The wheels were pushed to the corners to boost comfort and a 1.1-litre engine made it affordable. The result: Honda sold a million examples in just five years.

RC142

The Heritage Hall contains an amazing assortment of motorbikes but none was more key to Honda’s history than the RC142 from 1959, built to enter the world’s most important road race, the Isle of Man TT.

Becoming the first Japanese firm to enter the race was an audacious move from a company in financial trouble, but Honda said that “dreams are seeded more in hard times”. Honda won the makes’ title in its first season; three years later, Mike Hailwood led a sweep of the top five places.

S600 and T360

Honda was founded as a motorbike firm in 1946 but expanded into four-wheeled vehicles with the T360 pick-up in 1963.

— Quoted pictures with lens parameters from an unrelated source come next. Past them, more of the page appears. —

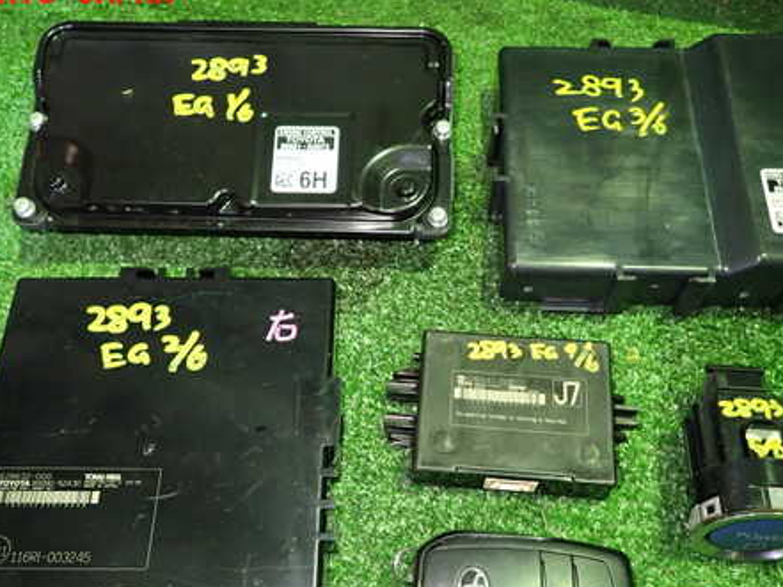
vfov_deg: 41.5
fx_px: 769
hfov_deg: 53.9
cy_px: 369
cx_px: 384
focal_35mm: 34
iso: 640
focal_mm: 4.5
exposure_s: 1/30
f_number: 2
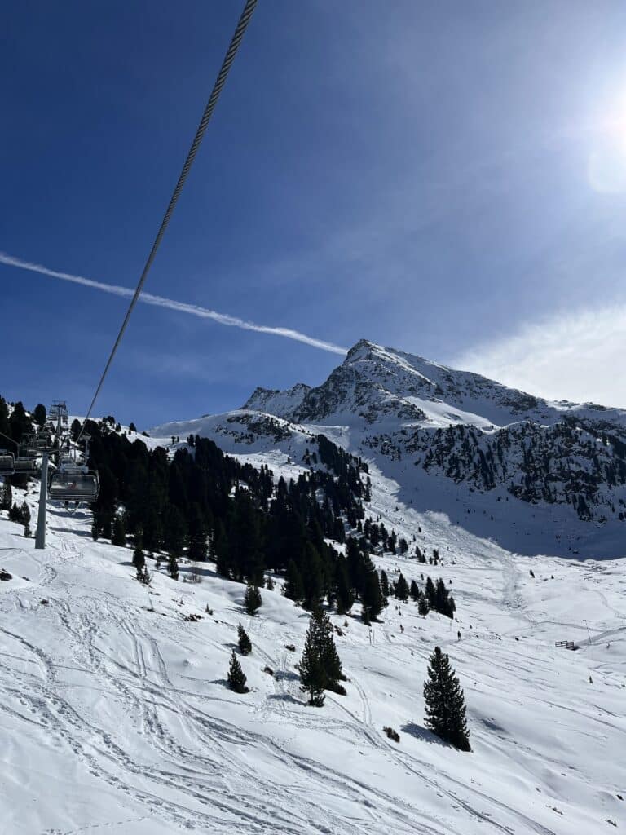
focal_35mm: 26
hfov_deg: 53.1
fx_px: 627
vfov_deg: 67.3
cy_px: 418
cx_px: 313
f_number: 1.6
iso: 50
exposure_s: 1/15152
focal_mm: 5.1
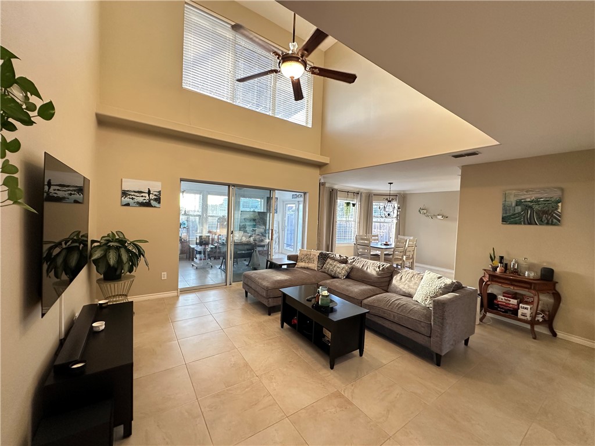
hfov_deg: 102.1
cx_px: 298
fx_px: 241
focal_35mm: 14
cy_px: 223
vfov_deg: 85.7
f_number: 2.2
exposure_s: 1/60
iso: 320
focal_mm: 2.22
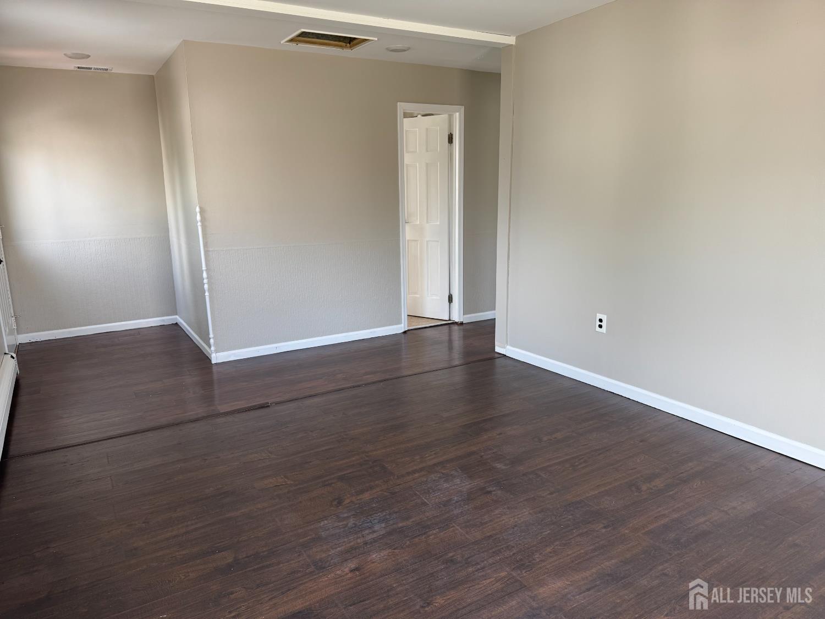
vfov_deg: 56.8
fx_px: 572
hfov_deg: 71.6
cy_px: 310
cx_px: 412
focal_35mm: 24
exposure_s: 1/121
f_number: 1.78
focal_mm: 6.76
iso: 100
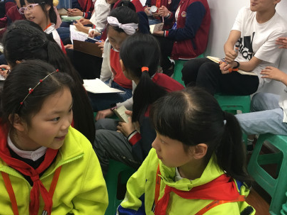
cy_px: 93
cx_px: 118
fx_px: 356
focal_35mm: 43
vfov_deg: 33.5
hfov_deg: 43.7
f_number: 2.2
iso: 125
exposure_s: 1/33
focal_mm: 4.15
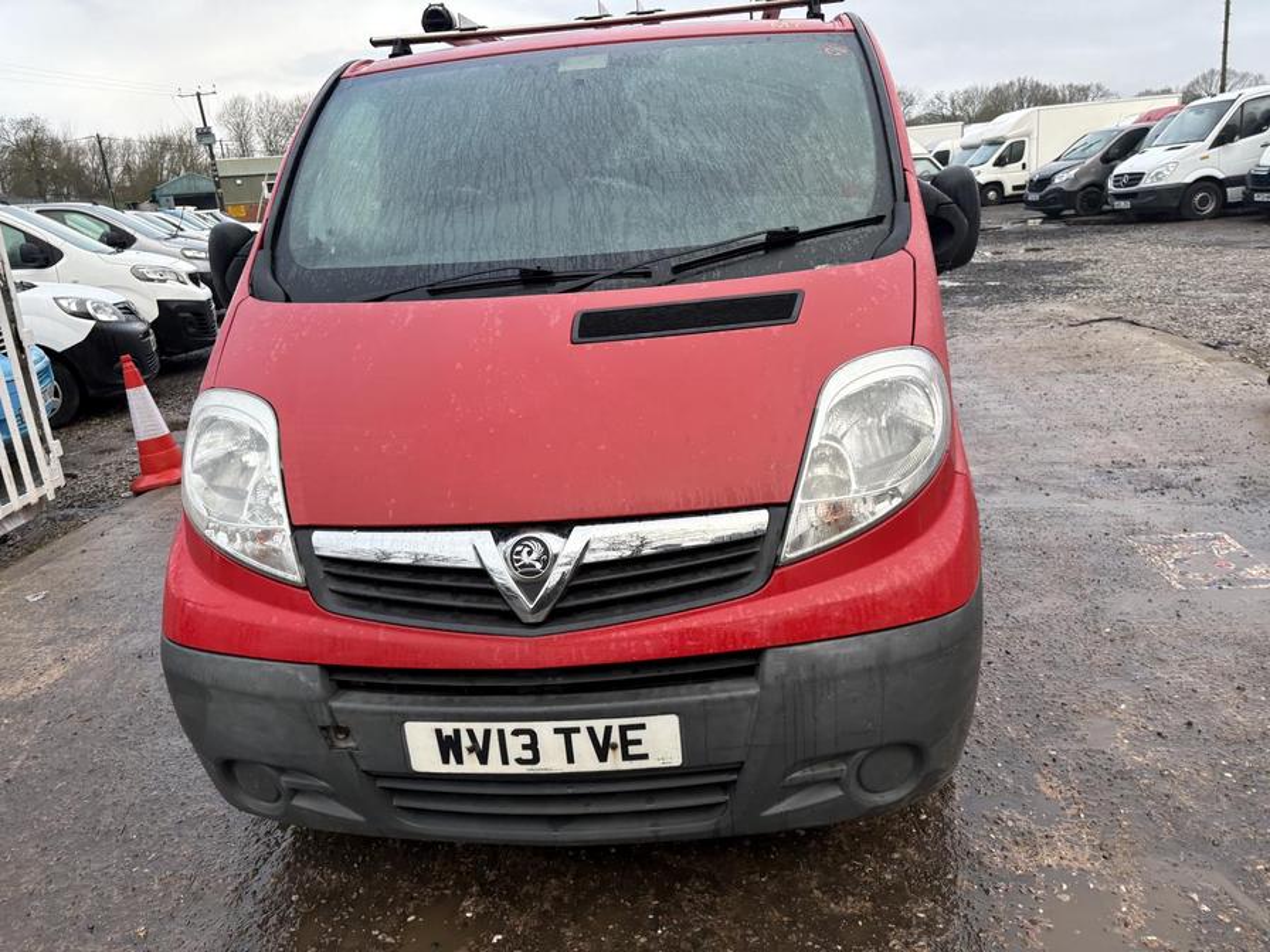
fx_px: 954
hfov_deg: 67.3
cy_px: 476
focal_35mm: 26
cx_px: 635
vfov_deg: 53.1
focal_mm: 5.96
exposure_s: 1/409
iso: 64
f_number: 1.6
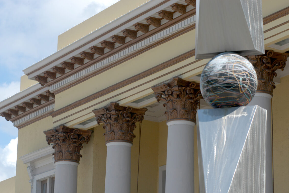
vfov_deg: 11.3
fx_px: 971
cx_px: 143
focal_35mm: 121
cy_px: 96
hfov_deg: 16.9
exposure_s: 1/250
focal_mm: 80
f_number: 8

It was rushed into development in the face of Japanese government plans to effectively shut out new manufacturers from the car industry but proved a big hit. It was followed a year later by something totally different: the S600 sports car.

It used techniques from the bike world, such as rear-wheel chain drive, and its 43bhp four-cylinder engine and light weight gave it plenty of performance.

Lotus 99T, McLaren MP4/4 and McLaren MP4/6

Formula 1 cars on display range from John Surtees’ 1966 Italian Grand Prix-winning Honda RA300 to Max Verstappen’s championship-winning 2023 Red Bull, but the most memorable ones date from Honda’s F1 peak in the 1980s and early 1990s.

The 1987 Lotus 99T claimed two wins in Ayrton Senna’s hands, although this particular car was driven by team-mate Satoru Nakajima, the first full-time Japanese racer in F1. Behind it sit two of Senna’s title-winning cars: 1988’s dominant McLaren MP4/4 and 1990’s MP4/6.